## Exercise instructions
Copy each line below in which the string "linejoin" occurs.

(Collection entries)
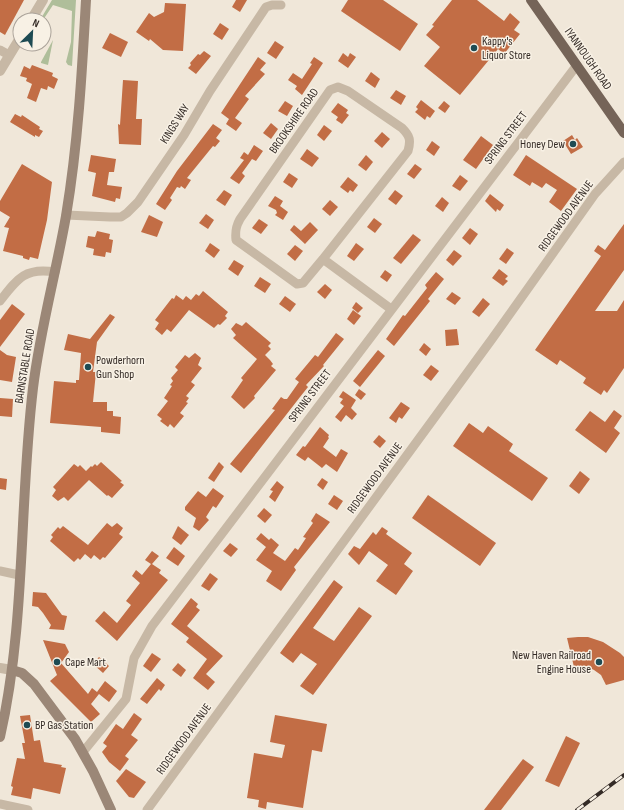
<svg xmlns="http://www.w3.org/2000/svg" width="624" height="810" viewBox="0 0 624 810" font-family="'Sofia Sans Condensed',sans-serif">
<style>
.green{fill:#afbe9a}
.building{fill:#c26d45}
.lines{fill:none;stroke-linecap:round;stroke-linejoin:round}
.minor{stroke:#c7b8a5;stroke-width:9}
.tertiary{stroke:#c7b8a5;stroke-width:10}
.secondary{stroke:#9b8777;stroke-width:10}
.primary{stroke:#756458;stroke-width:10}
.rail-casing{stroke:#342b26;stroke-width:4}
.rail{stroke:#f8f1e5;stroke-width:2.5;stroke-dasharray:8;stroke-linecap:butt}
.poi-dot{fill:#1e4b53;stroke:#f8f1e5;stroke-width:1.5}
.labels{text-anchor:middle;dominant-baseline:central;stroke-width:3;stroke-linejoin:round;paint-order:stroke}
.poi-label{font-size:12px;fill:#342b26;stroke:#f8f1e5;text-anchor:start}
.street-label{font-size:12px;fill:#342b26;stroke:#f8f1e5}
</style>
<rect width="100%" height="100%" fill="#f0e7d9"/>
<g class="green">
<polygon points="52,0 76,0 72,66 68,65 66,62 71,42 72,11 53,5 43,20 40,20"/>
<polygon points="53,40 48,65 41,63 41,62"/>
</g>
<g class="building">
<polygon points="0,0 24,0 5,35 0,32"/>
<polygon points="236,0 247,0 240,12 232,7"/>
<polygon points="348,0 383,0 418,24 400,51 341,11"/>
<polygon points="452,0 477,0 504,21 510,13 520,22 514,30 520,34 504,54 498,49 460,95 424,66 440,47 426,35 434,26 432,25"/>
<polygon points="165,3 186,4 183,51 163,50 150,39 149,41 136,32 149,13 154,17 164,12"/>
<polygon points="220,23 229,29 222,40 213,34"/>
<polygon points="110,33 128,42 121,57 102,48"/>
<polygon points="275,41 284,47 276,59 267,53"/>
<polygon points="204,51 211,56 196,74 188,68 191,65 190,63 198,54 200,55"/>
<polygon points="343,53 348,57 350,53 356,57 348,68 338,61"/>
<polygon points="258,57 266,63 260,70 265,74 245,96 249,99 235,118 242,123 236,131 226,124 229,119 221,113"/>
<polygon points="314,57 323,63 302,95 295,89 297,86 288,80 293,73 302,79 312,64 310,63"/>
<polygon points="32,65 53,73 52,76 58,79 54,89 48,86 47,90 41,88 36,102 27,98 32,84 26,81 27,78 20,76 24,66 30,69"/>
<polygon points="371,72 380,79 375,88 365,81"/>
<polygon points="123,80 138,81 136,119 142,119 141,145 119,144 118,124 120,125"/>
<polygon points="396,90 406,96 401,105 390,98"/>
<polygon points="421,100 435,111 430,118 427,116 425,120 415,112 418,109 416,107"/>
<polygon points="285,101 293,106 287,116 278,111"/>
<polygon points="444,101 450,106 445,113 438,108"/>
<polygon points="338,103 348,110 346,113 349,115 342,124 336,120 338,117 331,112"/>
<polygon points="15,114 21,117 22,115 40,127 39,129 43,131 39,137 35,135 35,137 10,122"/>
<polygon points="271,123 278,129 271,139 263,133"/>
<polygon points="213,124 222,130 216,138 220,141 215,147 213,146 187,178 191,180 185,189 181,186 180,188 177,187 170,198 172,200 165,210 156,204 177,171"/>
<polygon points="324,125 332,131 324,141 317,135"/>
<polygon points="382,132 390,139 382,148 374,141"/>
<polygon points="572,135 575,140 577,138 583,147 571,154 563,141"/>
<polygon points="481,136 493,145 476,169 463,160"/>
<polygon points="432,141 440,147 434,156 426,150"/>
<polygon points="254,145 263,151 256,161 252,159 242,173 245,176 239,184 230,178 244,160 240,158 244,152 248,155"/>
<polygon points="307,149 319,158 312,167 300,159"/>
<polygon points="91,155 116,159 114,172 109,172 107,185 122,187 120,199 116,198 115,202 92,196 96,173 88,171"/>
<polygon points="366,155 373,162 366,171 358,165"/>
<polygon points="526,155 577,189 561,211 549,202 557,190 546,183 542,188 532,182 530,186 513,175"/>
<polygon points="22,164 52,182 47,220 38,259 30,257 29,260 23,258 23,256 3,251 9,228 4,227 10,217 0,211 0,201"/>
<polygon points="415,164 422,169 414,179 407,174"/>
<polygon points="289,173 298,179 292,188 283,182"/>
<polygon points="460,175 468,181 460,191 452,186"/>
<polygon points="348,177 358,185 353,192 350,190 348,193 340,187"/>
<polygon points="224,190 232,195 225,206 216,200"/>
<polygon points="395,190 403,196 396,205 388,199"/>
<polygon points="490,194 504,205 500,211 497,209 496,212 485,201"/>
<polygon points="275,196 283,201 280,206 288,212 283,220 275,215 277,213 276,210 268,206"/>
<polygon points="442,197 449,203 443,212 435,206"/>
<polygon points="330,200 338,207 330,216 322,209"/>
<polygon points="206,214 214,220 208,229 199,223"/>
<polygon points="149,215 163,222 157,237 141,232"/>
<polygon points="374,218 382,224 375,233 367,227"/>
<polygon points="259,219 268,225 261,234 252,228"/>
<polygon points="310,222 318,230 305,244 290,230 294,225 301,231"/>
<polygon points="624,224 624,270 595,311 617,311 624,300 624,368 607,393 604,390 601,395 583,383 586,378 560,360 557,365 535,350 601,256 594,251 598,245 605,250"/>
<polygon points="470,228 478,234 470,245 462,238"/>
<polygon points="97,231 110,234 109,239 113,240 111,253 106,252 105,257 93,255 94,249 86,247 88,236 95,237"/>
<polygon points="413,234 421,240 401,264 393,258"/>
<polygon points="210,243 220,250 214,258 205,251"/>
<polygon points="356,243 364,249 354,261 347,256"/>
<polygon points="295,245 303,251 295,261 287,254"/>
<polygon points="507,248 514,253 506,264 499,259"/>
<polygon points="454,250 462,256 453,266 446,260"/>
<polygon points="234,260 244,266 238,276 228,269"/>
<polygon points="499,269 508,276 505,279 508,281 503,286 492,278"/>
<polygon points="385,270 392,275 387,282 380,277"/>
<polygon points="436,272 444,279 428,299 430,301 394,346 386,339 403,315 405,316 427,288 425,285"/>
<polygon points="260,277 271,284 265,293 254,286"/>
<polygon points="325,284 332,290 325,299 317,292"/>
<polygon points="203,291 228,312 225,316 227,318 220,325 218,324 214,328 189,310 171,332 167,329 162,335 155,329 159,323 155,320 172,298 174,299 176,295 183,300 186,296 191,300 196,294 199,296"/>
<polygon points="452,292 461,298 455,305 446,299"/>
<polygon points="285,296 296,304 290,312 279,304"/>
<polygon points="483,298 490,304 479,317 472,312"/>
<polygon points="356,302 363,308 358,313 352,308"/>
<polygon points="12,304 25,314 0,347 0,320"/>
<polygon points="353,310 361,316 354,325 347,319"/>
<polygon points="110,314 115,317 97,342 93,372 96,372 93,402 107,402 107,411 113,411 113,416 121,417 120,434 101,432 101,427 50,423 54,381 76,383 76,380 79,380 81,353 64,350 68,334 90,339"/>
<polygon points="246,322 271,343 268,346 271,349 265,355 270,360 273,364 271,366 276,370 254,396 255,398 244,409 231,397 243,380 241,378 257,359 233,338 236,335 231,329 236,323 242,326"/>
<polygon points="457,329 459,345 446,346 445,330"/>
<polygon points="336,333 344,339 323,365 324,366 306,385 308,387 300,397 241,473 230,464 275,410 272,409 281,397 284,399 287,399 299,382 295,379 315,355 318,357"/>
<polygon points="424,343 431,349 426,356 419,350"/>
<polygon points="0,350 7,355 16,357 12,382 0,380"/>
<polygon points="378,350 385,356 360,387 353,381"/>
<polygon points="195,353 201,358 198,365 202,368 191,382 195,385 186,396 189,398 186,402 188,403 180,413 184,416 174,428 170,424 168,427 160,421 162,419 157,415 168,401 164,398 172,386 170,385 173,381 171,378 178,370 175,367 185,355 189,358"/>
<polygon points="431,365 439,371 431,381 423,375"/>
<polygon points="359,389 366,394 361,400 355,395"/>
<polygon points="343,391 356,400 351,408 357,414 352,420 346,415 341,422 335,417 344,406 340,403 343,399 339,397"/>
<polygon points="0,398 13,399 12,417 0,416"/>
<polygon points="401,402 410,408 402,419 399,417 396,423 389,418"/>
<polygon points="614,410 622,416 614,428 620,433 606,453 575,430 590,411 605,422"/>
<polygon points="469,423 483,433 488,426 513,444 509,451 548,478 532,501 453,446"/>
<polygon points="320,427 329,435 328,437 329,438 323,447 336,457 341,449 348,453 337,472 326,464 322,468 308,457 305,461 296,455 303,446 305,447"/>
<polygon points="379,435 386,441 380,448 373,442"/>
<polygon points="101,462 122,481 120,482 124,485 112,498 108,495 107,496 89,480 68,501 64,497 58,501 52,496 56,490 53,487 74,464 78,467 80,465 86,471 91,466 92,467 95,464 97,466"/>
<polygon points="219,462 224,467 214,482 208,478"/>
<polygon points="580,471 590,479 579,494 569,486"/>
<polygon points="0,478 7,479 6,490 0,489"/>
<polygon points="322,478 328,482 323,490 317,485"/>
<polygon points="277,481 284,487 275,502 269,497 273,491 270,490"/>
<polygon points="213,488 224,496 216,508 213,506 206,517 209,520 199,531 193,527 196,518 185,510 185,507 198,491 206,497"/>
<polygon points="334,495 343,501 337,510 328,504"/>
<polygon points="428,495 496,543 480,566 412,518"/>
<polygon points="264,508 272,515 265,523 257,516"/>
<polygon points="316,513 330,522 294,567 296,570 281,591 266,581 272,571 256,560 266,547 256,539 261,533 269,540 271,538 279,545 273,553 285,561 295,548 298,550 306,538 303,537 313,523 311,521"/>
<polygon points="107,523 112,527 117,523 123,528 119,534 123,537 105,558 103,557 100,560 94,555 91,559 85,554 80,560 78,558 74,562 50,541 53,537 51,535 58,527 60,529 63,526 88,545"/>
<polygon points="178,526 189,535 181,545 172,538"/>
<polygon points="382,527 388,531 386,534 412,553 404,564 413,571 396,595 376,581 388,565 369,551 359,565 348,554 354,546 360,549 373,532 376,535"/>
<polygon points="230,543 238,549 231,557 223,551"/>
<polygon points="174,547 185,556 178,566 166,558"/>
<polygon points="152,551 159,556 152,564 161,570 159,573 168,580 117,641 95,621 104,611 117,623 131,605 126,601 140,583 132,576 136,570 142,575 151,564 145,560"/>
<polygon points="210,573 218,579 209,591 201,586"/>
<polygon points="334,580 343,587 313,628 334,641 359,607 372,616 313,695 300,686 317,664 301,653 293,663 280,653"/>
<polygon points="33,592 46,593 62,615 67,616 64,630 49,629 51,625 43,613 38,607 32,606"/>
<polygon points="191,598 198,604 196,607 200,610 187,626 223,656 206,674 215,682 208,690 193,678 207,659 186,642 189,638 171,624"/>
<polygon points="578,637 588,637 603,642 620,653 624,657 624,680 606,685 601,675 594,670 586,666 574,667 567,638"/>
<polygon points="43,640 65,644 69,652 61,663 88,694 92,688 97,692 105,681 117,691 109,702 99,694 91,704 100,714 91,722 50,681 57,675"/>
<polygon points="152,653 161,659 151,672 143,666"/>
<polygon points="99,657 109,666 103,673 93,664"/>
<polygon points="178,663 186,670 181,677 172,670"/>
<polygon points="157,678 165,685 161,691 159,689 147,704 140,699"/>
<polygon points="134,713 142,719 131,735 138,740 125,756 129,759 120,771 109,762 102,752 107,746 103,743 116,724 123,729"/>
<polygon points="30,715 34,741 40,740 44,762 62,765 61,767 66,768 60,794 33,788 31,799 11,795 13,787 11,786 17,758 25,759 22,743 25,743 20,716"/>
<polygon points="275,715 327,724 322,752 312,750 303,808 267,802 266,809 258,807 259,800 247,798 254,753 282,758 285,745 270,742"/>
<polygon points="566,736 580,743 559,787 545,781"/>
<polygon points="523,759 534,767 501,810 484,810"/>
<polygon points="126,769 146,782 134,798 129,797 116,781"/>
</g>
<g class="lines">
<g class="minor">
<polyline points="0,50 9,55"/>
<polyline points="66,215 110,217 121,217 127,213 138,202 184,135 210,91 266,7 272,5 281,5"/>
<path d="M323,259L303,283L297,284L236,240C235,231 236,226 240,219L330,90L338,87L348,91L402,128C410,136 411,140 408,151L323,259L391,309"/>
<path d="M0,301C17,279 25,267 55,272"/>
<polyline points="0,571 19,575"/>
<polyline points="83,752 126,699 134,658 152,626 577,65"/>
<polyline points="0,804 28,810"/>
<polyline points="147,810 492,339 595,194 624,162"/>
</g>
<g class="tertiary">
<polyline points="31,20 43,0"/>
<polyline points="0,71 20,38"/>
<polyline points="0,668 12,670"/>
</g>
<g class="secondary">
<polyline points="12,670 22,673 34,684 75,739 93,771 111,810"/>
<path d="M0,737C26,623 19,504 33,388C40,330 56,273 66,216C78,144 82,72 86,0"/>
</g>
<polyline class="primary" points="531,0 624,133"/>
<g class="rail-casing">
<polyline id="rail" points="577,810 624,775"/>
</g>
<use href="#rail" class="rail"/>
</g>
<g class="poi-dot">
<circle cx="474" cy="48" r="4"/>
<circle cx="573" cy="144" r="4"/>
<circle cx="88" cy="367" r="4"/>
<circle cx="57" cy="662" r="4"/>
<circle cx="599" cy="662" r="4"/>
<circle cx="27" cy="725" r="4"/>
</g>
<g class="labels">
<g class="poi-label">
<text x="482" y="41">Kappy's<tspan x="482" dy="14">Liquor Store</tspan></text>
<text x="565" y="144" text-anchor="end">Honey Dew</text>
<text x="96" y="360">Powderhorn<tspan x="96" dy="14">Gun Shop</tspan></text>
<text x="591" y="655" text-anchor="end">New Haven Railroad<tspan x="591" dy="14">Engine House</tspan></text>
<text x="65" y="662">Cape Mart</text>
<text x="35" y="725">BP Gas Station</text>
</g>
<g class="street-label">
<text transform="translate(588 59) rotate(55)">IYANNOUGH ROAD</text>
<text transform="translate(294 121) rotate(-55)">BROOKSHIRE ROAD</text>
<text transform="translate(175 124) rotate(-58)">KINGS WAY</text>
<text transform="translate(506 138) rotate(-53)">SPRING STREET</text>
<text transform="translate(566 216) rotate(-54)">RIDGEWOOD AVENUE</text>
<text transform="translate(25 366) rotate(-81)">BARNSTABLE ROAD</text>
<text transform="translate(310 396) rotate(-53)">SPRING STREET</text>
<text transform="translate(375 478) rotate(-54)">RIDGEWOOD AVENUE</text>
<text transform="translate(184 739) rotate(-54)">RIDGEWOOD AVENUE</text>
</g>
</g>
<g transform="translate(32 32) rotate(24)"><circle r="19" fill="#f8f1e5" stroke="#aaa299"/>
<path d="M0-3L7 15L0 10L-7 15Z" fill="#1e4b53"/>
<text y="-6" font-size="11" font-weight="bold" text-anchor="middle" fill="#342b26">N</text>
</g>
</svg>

## Answer to this exercise
.lines{fill:none;stroke-linecap:round;stroke-linejoin:round}
.labels{text-anchor:middle;dominant-baseline:central;stroke-width:3;stroke-linejoin:round;paint-order:stroke}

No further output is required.